A startup is a company designed to grow fast. Being newly successful essay example does not in itself make a company a startup. Nor is it necessary for a startup to work on technology, or take venture funding, or have some sort of “exit. The only essential thing is growth.
Everything else we associate with startups follows from growth. If you want to start one it’s important to understand that. Startups are so hard that you can’t be pointed off to the side and hope to succeed. You have to know that growth is what you’re after. The good news is, if you get growth, everything else tends to fall into place. Which means you can use growth like a compass to make almost every decision you face.
Let’s start with a distinction that should be obvious but is often overlooked: not every newly founded company is a startup. Millions of companies are started every year in the US. Only a tiny fraction are startups. Most are service businesses—restaurants, barbershops, plumbers, and so on. These are not startups, except in a few unusual cases.

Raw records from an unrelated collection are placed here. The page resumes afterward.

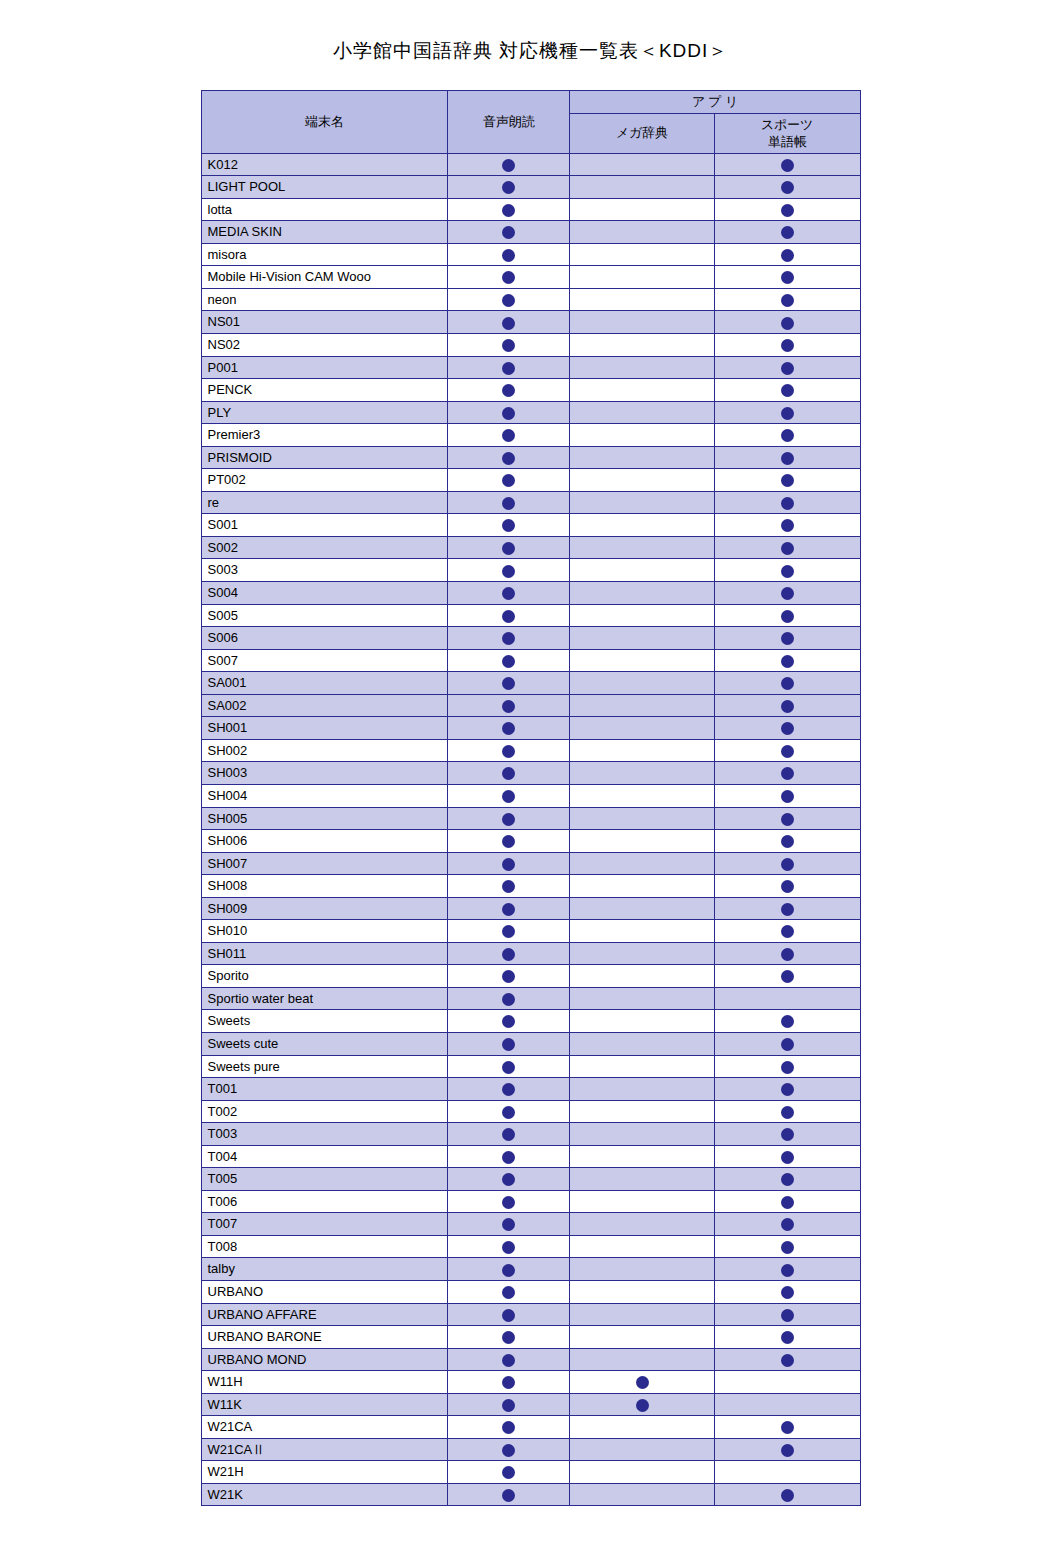小学館中国語辞典 対応機種一覧表＜KDDI＞
| 端末名 | 音声朗読 | ア プ リ |
| --- | --- | --- |
| メガ辞典 | スポーツ 単語帳 |
| K012 | | | |
| LIGHT POOL | | | |
| lotta | | | |
| MEDIA SKIN | | | |
| misora | | | |
| Mobile Hi-Vision CAM Wooo | | | |
| neon | | | |
| NS01 | | | |
| NS02 | | | |
| P001 | | | |
| PENCK | | | |
| PLY | | | |
| Premier3 | | | |
| PRISMOID | | | |
| PT002 | | | |
| re | | | |
| S001 | | | |
| S002 | | | |
| S003 | | | |
| S004 | | | |
| S005 | | | |
| S006 | | | |
| S007 | | | |
| SA001 | | | |
| SA002 | | | |
| SH001 | | | |
| SH002 | | | |
| SH003 | | | |
| SH004 | | | |
| SH005 | | | |
| SH006 | | | |
| SH007 | | | |
| SH008 | | | |
| SH009 | | | |
| SH010 | | | |
| SH011 | | | |
| Sporito | | | |
| Sportio water beat | | | |
| Sweets | | | |
| Sweets cute | | | |
| Sweets pure | | | |
| T001 | | | |
| T002 | | | |
| T003 | | | |
| T004 | | | |
| T005 | | | |
| T006 | | | |
| T007 | | | |
| T008 | | | |
| talby | | | |
| URBANO | | | |
| URBANO AFFARE | | | |
| URBANO BARONE | | | |
| URBANO MOND | | | |
| W11H | | | |
| W11K | | | |
| W21CA | | | |
| W21CAⅡ | | | |
| W21H | | | |
| W21K | | | |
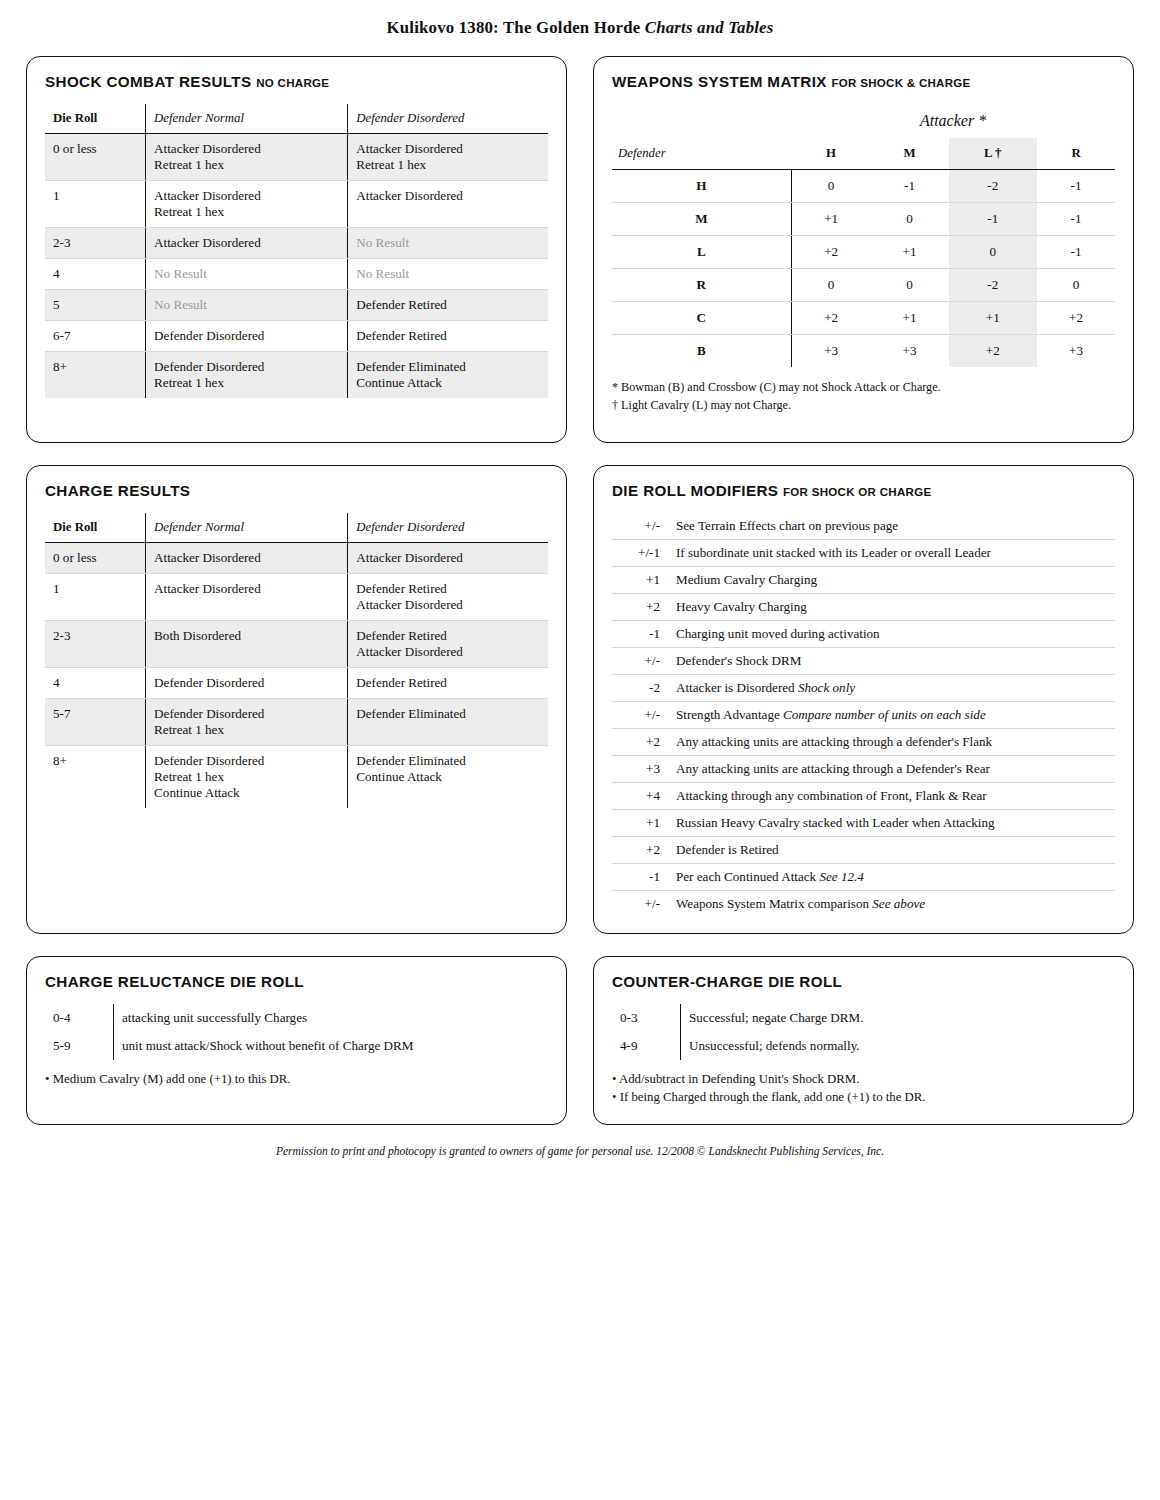Kulikovo 1380: The Golden Horde Charts and Tables
Shock Combat Results No Charge
| Die Roll | Defender Normal | Defender Disordered |
| --- | --- | --- |
| 0 or less | Attacker Disordered Retreat 1 hex | Attacker Disordered Retreat 1 hex |
| 1 | Attacker Disordered Retreat 1 hex | Attacker Disordered |
| 2-3 | Attacker Disordered | No Result |
| 4 | No Result | No Result |
| 5 | No Result | Defender Retired |
| 6-7 | Defender Disordered | Defender Retired |
| 8+ | Defender Disordered Retreat 1 hex | Defender Eliminated Continue Attack |
Weapons System Matrix for Shock & Charge
| | Attacker * |
| --- | --- |
| Defender | H | M | L † | R |
| H | 0 | -1 | -2 | -1 |
| M | +1 | 0 | -1 | -1 |
| L | +2 | +1 | 0 | -1 |
| R | 0 | 0 | -2 | 0 |
| C | +2 | +1 | +1 | +2 |
| B | +3 | +3 | +2 | +3 |
* Bowman (B) and Crossbow (C) may not Shock Attack or Charge.
† Light Cavalry (L) may not Charge.
Charge Results
| Die Roll | Defender Normal | Defender Disordered |
| --- | --- | --- |
| 0 or less | Attacker Disordered | Attacker Disordered |
| 1 | Attacker Disordered | Defender Retired Attacker Disordered |
| 2-3 | Both Disordered | Defender Retired Attacker Disordered |
| 4 | Defender Disordered | Defender Retired |
| 5-7 | Defender Disordered Retreat 1 hex | Defender Eliminated |
| 8+ | Defender Disordered Retreat 1 hex Continue Attack | Defender Eliminated Continue Attack |
Die Roll Modifiers for Shock or Charge
| +/- | See Terrain Effects chart on previous page |
| +/-1 | If subordinate unit stacked with its Leader or overall Leader |
| +1 | Medium Cavalry Charging |
| +2 | Heavy Cavalry Charging |
| -1 | Charging unit moved during activation |
| +/- | Defender's Shock DRM |
| -2 | Attacker is Disordered Shock only |
| +/- | Strength Advantage Compare number of units on each side |
| +2 | Any attacking units are attacking through a defender's Flank |
| +3 | Any attacking units are attacking through a Defender's Rear |
| +4 | Attacking through any combination of Front, Flank & Rear |
| +1 | Russian Heavy Cavalry stacked with Leader when Attacking |
| +2 | Defender is Retired |
| -1 | Per each Continued Attack See 12.4 |
| +/- | Weapons System Matrix comparison See above |
Charge Reluctance Die Roll
| 0-4 | attacking unit successfully Charges |
| 5-9 | unit must attack/Shock without benefit of Charge DRM |
Medium Cavalry (M) add one (+1) to this DR.
Counter-Charge Die Roll
| 0-3 | Successful; negate Charge DRM. |
| 4-9 | Unsuccessful; defends normally. |
Add/subtract in Defending Unit's Shock DRM.
If being Charged through the flank, add one (+1) to the DR.
Permission to print and photocopy is granted to owners of game for personal use. 12/2008 © Landsknecht Publishing Services, Inc.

A barbershop isn’t designed to grow fast. Whereas a search engine, for example, is. When I say startups are designed to grow fast, I mean it in two senses. Partly I mean designed in the sense of intended, because most startups fail. But I also mean startups are different by nature, in the same way a redwood seedling has a different destiny from a bean sprout.
That difference is why there’s a distinct word, “startup,” for companies designed to grow fast. If all companies were essentially similar, but some through luck or the efforts of their founders ended up growing very fast, we wouldn’t need a separate word. We could just talk about super-successful companies and less successful ones. But in fact startups do have a different sort of DNA from other businesses. Google is not just a barbershop whose founders were unusually lucky and hard-working.
To grow rapidly, you need to make something you can sell to a big market. That’s the difference between Google and a barbershop. Almost everyone needs their hair cut. A barbershop serves customers in person, and few will travel far for a haircut. And even if they did the barbershop couldn’t accomodate them. If you write software to teach Tibetan to Hungarian speakers, you’ll be able to reach most of the people who want it, but there won’t be many of them.
If you make software to teach English to Chinese speakers, however, you’re in startup territory. The distinctive feature of successful startups is that they’re not. It might seem that it would always be better to start a startup than an ordinary business. If you’re going to start a company, why not start the type with the most potential? If you write software to teach Tibetan to Hungarians, you won’t have much competition. If you write software to teach English to Chinese speakers, you’ll face ferocious competition, precisely because that’s such a larger prize.
The constraints that limit ordinary companies also protect them. If you start a barbershop, you only have to compete with other local barbers. If you start a search engine you have to compete with the whole world. The most important thing that the constraints on a normal business protect it from is not competition, however, but the difficulty of coming up with new ideas. If you open a bar in a particular neighborhood, as well as limiting your potential and protecting you from competitors, that geographic constraint also helps define your company.
Your niche both protects and defines you. Whereas if you want to start a startup, you’re probably going to have to think of something fairly novel. A startup has to make something it can deliver to a large market, and ideas of that type are so valuable that all the obvious ones are already taken. That space of ideas has been so thoroughly picked over that a startup generally has to work on something everyone else has overlooked. I was going to write that one has to make a conscious effort to find ideas everyone else has overlooked.